▶ Exercise: Only one stretch of the records below should be repeated. It starts with the line containing "Thomas Davis" and goes on through the line containing "Aerial Photographer Denis Esakov Photographs", exactly as written.

[Collected data]
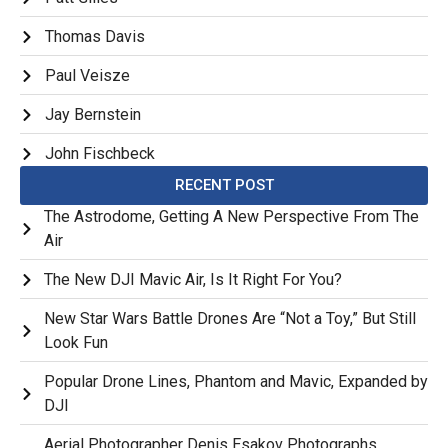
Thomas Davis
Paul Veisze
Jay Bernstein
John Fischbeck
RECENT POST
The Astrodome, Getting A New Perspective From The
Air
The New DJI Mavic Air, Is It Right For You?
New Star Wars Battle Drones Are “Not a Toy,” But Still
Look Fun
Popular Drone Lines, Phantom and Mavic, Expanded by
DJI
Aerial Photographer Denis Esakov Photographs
---
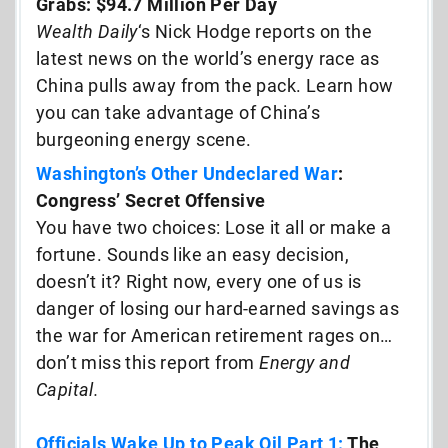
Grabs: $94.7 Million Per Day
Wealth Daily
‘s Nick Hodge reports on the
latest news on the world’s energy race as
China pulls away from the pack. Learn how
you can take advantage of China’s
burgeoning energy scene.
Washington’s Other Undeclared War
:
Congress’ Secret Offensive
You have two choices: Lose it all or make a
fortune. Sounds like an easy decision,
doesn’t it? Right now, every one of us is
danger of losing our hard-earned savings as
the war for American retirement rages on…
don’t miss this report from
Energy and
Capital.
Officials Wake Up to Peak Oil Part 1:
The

▶ Solved problem:
Thomas Davis
Paul Veisze
Jay Bernstein
John Fischbeck
RECENT POST
The Astrodome, Getting A New Perspective From The
Air
The New DJI Mavic Air, Is It Right For You?
New Star Wars Battle Drones Are “Not a Toy,” But Still
Look Fun
Popular Drone Lines, Phantom and Mavic, Expanded by
DJI
Aerial Photographer Denis Esakov Photographs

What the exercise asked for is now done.